◆ **EXERCISE DESCRIPTION**:
Put the stretch of the listing from its start through the line containing "export const myFeature" into a JSON list of strings, one string per line and with blank lines dropped. Leave the pictures out.

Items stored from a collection
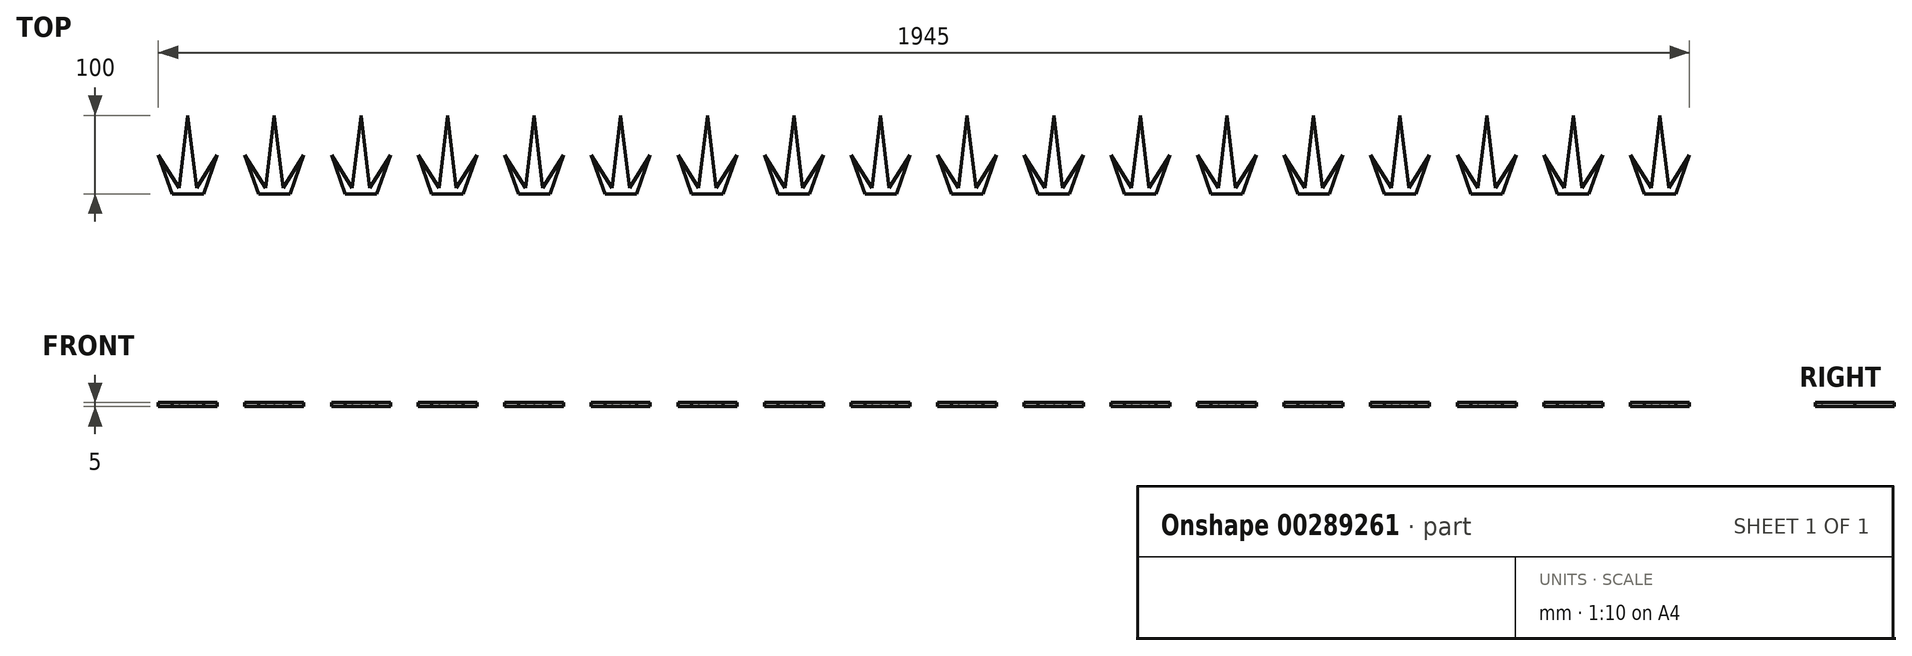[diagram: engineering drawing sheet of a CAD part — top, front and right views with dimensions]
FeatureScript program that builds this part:
annotation { "Feature Type Name" : "Feature", "Feature Type Description" : "" }
export const myFeature = defineFeature(function(context is Context, id is Id, definition is map)
    precondition{}
    {
        {
            var Q0;
            Q0=qCreatedBy(makeId("Top.planeOp"),FACE);
            var sketch = newSketch(context, id + "F0", { "sketchPlane" : qUnion([Q0])});
            skLineSegment(sketch, "E0", {"start": v(0, 0) * mm, "end": v(0, 69.74) * mm, "construction": true});
            skLineSegment(sketch, "E1", {"start": v(0, 0) * mm, "end": v(-20, 0) * mm});
            skLineSegment(sketch, "E2", {"start": v(-20, 0) * mm, "end": v(-37.5, 49.84) * mm});
            skLineSegment(sketch, "E3", {"start": v(-37.5, 49.84) * mm, "end": v(-11.04, 7.97) * mm});
            skLineSegment(sketch, "E4", {"start": v(-11.04, 7.97) * mm, "end": v(0, 100) * mm});
            skLineSegment(sketch, "E5.MirrorCS", {"start": v(0, 0) * mm, "end": v(20, 0) * mm});
            skLineSegment(sketch, "E6.MirrorCS", {"start": v(11.04, 7.97) * mm, "end": v(0, 100) * mm});
            skLineSegment(sketch, "E7.MirrorCS", {"start": v(37.5, 49.84) * mm, "end": v(11.04, 7.97) * mm});
            skLineSegment(sketch, "E8.MirrorCS", {"start": v(20, 0) * mm, "end": v(37.5, 49.84) * mm});
            skLineSegment(sketch, "E9.1.0.0", {"start": v(72.5, 49.84) * mm, "end": v(98.96, 7.97) * mm});
            skLineSegment(sketch, "E9.1.0.1", {"start": v(147.5, 49.84) * mm, "end": v(121.04, 7.97) * mm});
            skLineSegment(sketch, "E9.1.0.2", {"start": v(130, 0) * mm, "end": v(147.5, 49.84) * mm});
            skLineSegment(sketch, "E9.1.0.3", {"start": v(110, 0) * mm, "end": v(90, 0) * mm});
            skLineSegment(sketch, "E9.1.0.4", {"start": v(121.04, 7.97) * mm, "end": v(110, 100) * mm});
            skLineSegment(sketch, "E9.1.0.5", {"start": v(110, 0) * mm, "end": v(130, 0) * mm});
            skLineSegment(sketch, "E9.1.0.6", {"start": v(98.96, 7.97) * mm, "end": v(110, 100) * mm});
            skLineSegment(sketch, "E9.1.0.7", {"start": v(90, 0) * mm, "end": v(72.5, 49.84) * mm});
            skLineSegment(sketch, "E9.2.0.0", {"start": v(182.5, 49.84) * mm, "end": v(208.96, 7.97) * mm});
            skLineSegment(sketch, "E9.2.0.1", {"start": v(257.5, 49.84) * mm, "end": v(231.04, 7.97) * mm});
            skLineSegment(sketch, "E9.2.0.2", {"start": v(240, 0) * mm, "end": v(257.5, 49.84) * mm});
            skLineSegment(sketch, "E9.2.0.3", {"start": v(220, 0) * mm, "end": v(200, 0) * mm});
            skLineSegment(sketch, "E9.2.0.4", {"start": v(231.04, 7.97) * mm, "end": v(220, 100) * mm});
            skLineSegment(sketch, "E9.2.0.5", {"start": v(220, 0) * mm, "end": v(240, 0) * mm});
            skLineSegment(sketch, "E9.2.0.6", {"start": v(208.96, 7.97) * mm, "end": v(220, 100) * mm});
            skLineSegment(sketch, "E9.2.0.7", {"start": v(200, 0) * mm, "end": v(182.5, 49.84) * mm});
            skLineSegment(sketch, "E9.3.0.0", {"start": v(292.5, 49.84) * mm, "end": v(318.96, 7.97) * mm});
            skLineSegment(sketch, "E9.3.0.1", {"start": v(367.5, 49.84) * mm, "end": v(341.04, 7.97) * mm});
            skLineSegment(sketch, "E9.3.0.2", {"start": v(350, 0) * mm, "end": v(367.5, 49.84) * mm});
            skLineSegment(sketch, "E9.3.0.3", {"start": v(330, 0) * mm, "end": v(310, 0) * mm});
            skLineSegment(sketch, "E9.3.0.4", {"start": v(341.04, 7.97) * mm, "end": v(330, 100) * mm});
            skLineSegment(sketch, "E9.3.0.5", {"start": v(330, 0) * mm, "end": v(350, 0) * mm});
            skLineSegment(sketch, "E9.3.0.6", {"start": v(318.96, 7.97) * mm, "end": v(330, 100) * mm});
            skLineSegment(sketch, "E9.3.0.7", {"start": v(310, 0) * mm, "end": v(292.5, 49.84) * mm});
            skLineSegment(sketch, "E9.4.0.0", {"start": v(402.5, 49.84) * mm, "end": v(428.96, 7.97) * mm});
            skLineSegment(sketch, "E9.4.0.1", {"start": v(477.5, 49.84) * mm, "end": v(451.04, 7.97) * mm});
            skLineSegment(sketch, "E9.4.0.2", {"start": v(460, 0) * mm, "end": v(477.5, 49.84) * mm});
            skLineSegment(sketch, "E9.4.0.3", {"start": v(440, 0) * mm, "end": v(420, 0) * mm});
            skLineSegment(sketch, "E9.4.0.4", {"start": v(451.04, 7.97) * mm, "end": v(440, 100) * mm});
            skLineSegment(sketch, "E9.4.0.5", {"start": v(440, 0) * mm, "end": v(460, 0) * mm});
            skLineSegment(sketch, "E9.4.0.6", {"start": v(428.96, 7.97) * mm, "end": v(440, 100) * mm});
            skLineSegment(sketch, "E9.4.0.7", {"start": v(420, 0) * mm, "end": v(402.5, 49.84) * mm});
            skLineSegment(sketch, "E9.5.0.0", {"start": v(512.5, 49.84) * mm, "end": v(538.96, 7.97) * mm});
            skLineSegment(sketch, "E9.5.0.1", {"start": v(587.5, 49.84) * mm, "end": v(561.04, 7.97) * mm});
            skLineSegment(sketch, "E9.5.0.2", {"start": v(570, 0) * mm, "end": v(587.5, 49.84) * mm});
            skLineSegment(sketch, "E9.5.0.3", {"start": v(550, 0) * mm, "end": v(530, 0) * mm});
            skLineSegment(sketch, "E9.5.0.4", {"start": v(561.04, 7.97) * mm, "end": v(550, 100) * mm});
            skLineSegment(sketch, "E9.5.0.5", {"start": v(550, 0) * mm, "end": v(570, 0) * mm});
            skLineSegment(sketch, "E9.5.0.6", {"start": v(538.96, 7.97) * mm, "end": v(550, 100) * mm});
            skLineSegment(sketch, "E9.5.0.7", {"start": v(530, 0) * mm, "end": v(512.5, 49.84) * mm});
            skLineSegment(sketch, "E9.6.0.0", {"start": v(622.5, 49.84) * mm, "end": v(648.96, 7.97) * mm});
            skLineSegment(sketch, "E9.6.0.1", {"start": v(697.5, 49.84) * mm, "end": v(671.04, 7.97) * mm});
            skLineSegment(sketch, "E9.6.0.2", {"start": v(680, 0) * mm, "end": v(697.5, 49.84) * mm});
            skLineSegment(sketch, "E9.6.0.3", {"start": v(660, 0) * mm, "end": v(640, 0) * mm});
            skLineSegment(sketch, "E9.6.0.4", {"start": v(671.04, 7.97) * mm, "end": v(660, 100) * mm});
            skLineSegment(sketch, "E9.6.0.5", {"start": v(660, 0) * mm, "end": v(680, 0) * mm});
            skLineSegment(sketch, "E9.6.0.6", {"start": v(648.96, 7.97) * mm, "end": v(660, 100) * mm});
            skLineSegment(sketch, "E9.6.0.7", {"start": v(640, 0) * mm, "end": v(622.5, 49.84) * mm});
            skLineSegment(sketch, "E9.7.0.0", {"start": v(732.5, 49.84) * mm, "end": v(758.96, 7.97) * mm});
            skLineSegment(sketch, "E9.7.0.1", {"start": v(807.5, 49.84) * mm, "end": v(781.04, 7.97) * mm});
            skLineSegment(sketch, "E9.7.0.2", {"start": v(790, 0) * mm, "end": v(807.5, 49.84) * mm});
            skLineSegment(sketch, "E9.7.0.3", {"start": v(770, 0) * mm, "end": v(750, 0) * mm});
            skLineSegment(sketch, "E9.7.0.4", {"start": v(781.04, 7.97) * mm, "end": v(770, 100) * mm});
            skLineSegment(sketch, "E9.7.0.5", {"start": v(770, 0) * mm, "end": v(790, 0) * mm});
            skLineSegment(sketch, "E9.7.0.6", {"start": v(758.96, 7.97) * mm, "end": v(770, 100) * mm});
            skLineSegment(sketch, "E9.7.0.7", {"start": v(750, 0) * mm, "end": v(732.5, 49.84) * mm});
            skLineSegment(sketch, "E9.8.0.0", {"start": v(842.5, 49.84) * mm, "end": v(868.96, 7.97) * mm});
            skLineSegment(sketch, "E9.8.0.1", {"start": v(917.5, 49.84) * mm, "end": v(891.04, 7.97) * mm});
            skLineSegment(sketch, "E9.8.0.2", {"start": v(900, 0) * mm, "end": v(917.5, 49.84) * mm});
            skLineSegment(sketch, "E9.8.0.3", {"start": v(880, 0) * mm, "end": v(860, 0) * mm});
            skLineSegment(sketch, "E9.8.0.4", {"start": v(891.04, 7.97) * mm, "end": v(880, 100) * mm});
            skLineSegment(sketch, "E9.8.0.5", {"start": v(880, 0) * mm, "end": v(900, 0) * mm});
            skLineSegment(sketch, "E9.8.0.6", {"start": v(868.96, 7.97) * mm, "end": v(880, 100) * mm});
            skLineSegment(sketch, "E9.8.0.7", {"start": v(860, 0) * mm, "end": v(842.5, 49.84) * mm});
            skLineSegment(sketch, "E9.9.0.0", {"start": v(952.5, 49.84) * mm, "end": v(978.96, 7.97) * mm});
            skLineSegment(sketch, "E9.9.0.1", {"start": v(1027.5, 49.84) * mm, "end": v(1001.04, 7.97) * mm});
            skLineSegment(sketch, "E9.9.0.2", {"start": v(1010, 0) * mm, "end": v(1027.5, 49.84) * mm});
            skLineSegment(sketch, "E9.9.0.3", {"start": v(990, 0) * mm, "end": v(970, 0) * mm});
            skLineSegment(sketch, "E9.9.0.4", {"start": v(1001.04, 7.97) * mm, "end": v(990, 100) * mm});
            skLineSegment(sketch, "E9.9.0.5", {"start": v(990, 0) * mm, "end": v(1010, 0) * mm});
            skLineSegment(sketch, "E9.9.0.6", {"start": v(978.96, 7.97) * mm, "end": v(990, 100) * mm});
            skLineSegment(sketch, "E9.9.0.7", {"start": v(970, 0) * mm, "end": v(952.5, 49.84) * mm});
            skLineSegment(sketch, "E9.10.0.0", {"start": v(1062.5, 49.84) * mm, "end": v(1088.96, 7.97) * mm});
            skLineSegment(sketch, "E9.10.0.1", {"start": v(1137.5, 49.84) * mm, "end": v(1111.04, 7.97) * mm});
            skLineSegment(sketch, "E9.10.0.2", {"start": v(1120, 0) * mm, "end": v(1137.5, 49.84) * mm});
            skLineSegment(sketch, "E9.10.0.3", {"start": v(1100, 0) * mm, "end": v(1080, 0) * mm});
            skLineSegment(sketch, "E9.10.0.4", {"start": v(1111.04, 7.97) * mm, "end": v(1100, 100) * mm});
            skLineSegment(sketch, "E9.10.0.5", {"start": v(1100, 0) * mm, "end": v(1120, 0) * mm});
            skLineSegment(sketch, "E9.10.0.6", {"start": v(1088.96, 7.97) * mm, "end": v(1100, 100) * mm});
            skLineSegment(sketch, "E9.10.0.7", {"start": v(1080, 0) * mm, "end": v(1062.5, 49.84) * mm});
            skLineSegment(sketch, "E9.11.0.0", {"start": v(1172.5, 49.84) * mm, "end": v(1198.96, 7.97) * mm});
            skLineSegment(sketch, "E9.11.0.1", {"start": v(1247.5, 49.84) * mm, "end": v(1221.04, 7.97) * mm});
            skLineSegment(sketch, "E9.11.0.2", {"start": v(1230, 0) * mm, "end": v(1247.5, 49.84) * mm});
            skLineSegment(sketch, "E9.11.0.3", {"start": v(1210, 0) * mm, "end": v(1190, 0) * mm});
            skLineSegment(sketch, "E9.11.0.4", {"start": v(1221.04, 7.97) * mm, "end": v(1210, 100) * mm});
            skLineSegment(sketch, "E9.11.0.5", {"start": v(1210, 0) * mm, "end": v(1230, 0) * mm});
            skLineSegment(sketch, "E9.11.0.6", {"start": v(1198.96, 7.97) * mm, "end": v(1210, 100) * mm});
            skLineSegment(sketch, "E9.11.0.7", {"start": v(1190, 0) * mm, "end": v(1172.5, 49.84) * mm});
            skLineSegment(sketch, "E9.12.0.0", {"start": v(1282.5, 49.84) * mm, "end": v(1308.96, 7.97) * mm});
            skLineSegment(sketch, "E9.12.0.1", {"start": v(1357.5, 49.84) * mm, "end": v(1331.04, 7.97) * mm});
            skLineSegment(sketch, "E9.12.0.2", {"start": v(1340, 0) * mm, "end": v(1357.5, 49.84) * mm});
            skLineSegment(sketch, "E9.12.0.3", {"start": v(1320, 0) * mm, "end": v(1300, 0) * mm});
            skLineSegment(sketch, "E9.12.0.4", {"start": v(1331.04, 7.97) * mm, "end": v(1320, 100) * mm});
            skLineSegment(sketch, "E9.12.0.5", {"start": v(1320, 0) * mm, "end": v(1340, 0) * mm});
            skLineSegment(sketch, "E9.12.0.6", {"start": v(1308.96, 7.97) * mm, "end": v(1320, 100) * mm});
            skLineSegment(sketch, "E9.12.0.7", {"start": v(1300, 0) * mm, "end": v(1282.5, 49.84) * mm});
            skLineSegment(sketch, "E9.13.0.0", {"start": v(1392.5, 49.84) * mm, "end": v(1418.96, 7.97) * mm});
            skLineSegment(sketch, "E9.13.0.1", {"start": v(1467.5, 49.84) * mm, "end": v(1441.04, 7.97) * mm});
            skLineSegment(sketch, "E9.13.0.2", {"start": v(1450, 0) * mm, "end": v(1467.5, 49.84) * mm});
            skLineSegment(sketch, "E9.13.0.3", {"start": v(1430, 0) * mm, "end": v(1410, 0) * mm});
            skLineSegment(sketch, "E9.13.0.4", {"start": v(1441.04, 7.97) * mm, "end": v(1430, 100) * mm});
            skLineSegment(sketch, "E9.13.0.5", {"start": v(1430, 0) * mm, "end": v(1450, 0) * mm});
            skLineSegment(sketch, "E9.13.0.6", {"start": v(1418.96, 7.97) * mm, "end": v(1430, 100) * mm});
            skLineSegment(sketch, "E9.13.0.7", {"start": v(1410, 0) * mm, "end": v(1392.5, 49.84) * mm});
            skLineSegment(sketch, "E9.14.0.0", {"start": v(1502.5, 49.84) * mm, "end": v(1528.96, 7.97) * mm});
            skLineSegment(sketch, "E9.14.0.1", {"start": v(1577.5, 49.84) * mm, "end": v(1551.04, 7.97) * mm});
            skLineSegment(sketch, "E9.14.0.2", {"start": v(1560, 0) * mm, "end": v(1577.5, 49.84) * mm});
            skLineSegment(sketch, "E9.14.0.3", {"start": v(1540, 0) * mm, "end": v(1520, 0) * mm});
            skLineSegment(sketch, "E9.14.0.4", {"start": v(1551.04, 7.97) * mm, "end": v(1540, 100) * mm});
            skLineSegment(sketch, "E9.14.0.5", {"start": v(1540, 0) * mm, "end": v(1560, 0) * mm});
            skLineSegment(sketch, "E9.14.0.6", {"start": v(1528.96, 7.97) * mm, "end": v(1540, 100) * mm});
            skLineSegment(sketch, "E9.14.0.7", {"start": v(1520, 0) * mm, "end": v(1502.5, 49.84) * mm});
            skLineSegment(sketch, "E9.15.0.0", {"start": v(1612.5, 49.84) * mm, "end": v(1638.96, 7.97) * mm});
            skLineSegment(sketch, "E9.15.0.1", {"start": v(1687.5, 49.84) * mm, "end": v(1661.04, 7.97) * mm});
            skLineSegment(sketch, "E9.15.0.2", {"start": v(1670, 0) * mm, "end": v(1687.5, 49.84) * mm});
            skLineSegment(sketch, "E9.15.0.3", {"start": v(1650, 0) * mm, "end": v(1630, 0) * mm});
            skLineSegment(sketch, "E9.15.0.4", {"start": v(1661.04, 7.97) * mm, "end": v(1650, 100) * mm});
            skLineSegment(sketch, "E9.15.0.5", {"start": v(1650, 0) * mm, "end": v(1670, 0) * mm});
            skLineSegment(sketch, "E9.15.0.6", {"start": v(1638.96, 7.97) * mm, "end": v(1650, 100) * mm});
            skLineSegment(sketch, "E9.15.0.7", {"start": v(1630, 0) * mm, "end": v(1612.5, 49.84) * mm});
            skLineSegment(sketch, "E9.16.0.0", {"start": v(1722.5, 49.84) * mm, "end": v(1748.96, 7.97) * mm});
            skLineSegment(sketch, "E9.16.0.1", {"start": v(1797.5, 49.84) * mm, "end": v(1771.04, 7.97) * mm});
            skLineSegment(sketch, "E9.16.0.2", {"start": v(1780, 0) * mm, "end": v(1797.5, 49.84) * mm});
            skLineSegment(sketch, "E9.16.0.3", {"start": v(1760, 0) * mm, "end": v(1740, 0) * mm});
            skLineSegment(sketch, "E9.16.0.4", {"start": v(1771.04, 7.97) * mm, "end": v(1760, 100) * mm});
            skLineSegment(sketch, "E9.16.0.5", {"start": v(1760, 0) * mm, "end": v(1780, 0) * mm});
            skLineSegment(sketch, "E9.16.0.6", {"start": v(1748.96, 7.97) * mm, "end": v(1760, 100) * mm});
            skLineSegment(sketch, "E9.16.0.7", {"start": v(1740, 0) * mm, "end": v(1722.5, 49.84) * mm});
            skLineSegment(sketch, "E9.17.0.0", {"start": v(1832.5, 49.84) * mm, "end": v(1858.96, 7.97) * mm});
            skLineSegment(sketch, "E9.17.0.1", {"start": v(1907.5, 49.84) * mm, "end": v(1881.04, 7.97) * mm});
            skLineSegment(sketch, "E9.17.0.2", {"start": v(1890, 0) * mm, "end": v(1907.5, 49.84) * mm});
            skLineSegment(sketch, "E9.17.0.3", {"start": v(1870, 0) * mm, "end": v(1850, 0) * mm});
            skLineSegment(sketch, "E9.17.0.4", {"start": v(1881.04, 7.97) * mm, "end": v(1870, 100) * mm});
            skLineSegment(sketch, "E9.17.0.5", {"start": v(1870, 0) * mm, "end": v(1890, 0) * mm});
            skLineSegment(sketch, "E9.17.0.6", {"start": v(1858.96, 7.97) * mm, "end": v(1870, 100) * mm});
            skLineSegment(sketch, "E9.17.0.7", {"start": v(1850, 0) * mm, "end": v(1832.5, 49.84) * mm});
            skLineSegment(sketch, "E9.direction1", {"start": v(-20, 0) * mm, "end": v(90, 0) * mm, "construction": true});
            skSolve(sketch);
        }
        {
            var Q0;
            Q0 = qSketchRegion(id + "F0", true);
            extrude(context, id + "F1", {"entities" : qUnion([Q0]), "depth" : 5 * mm});
        }
    });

◆ **SOLUTION TO THE PROBLEM**:
[
  "[diagram: engineering drawing sheet of a CAD part — top, front and right views with dimensions]",
  "FeatureScript program that builds this part:",
  "annotation { \"Feature Type Name\" : \"Feature\", \"Feature Type Description\" : \"\" }",
  "export const myFeature = defineFeature(function(context is Context, id is Id, definition is map)"
]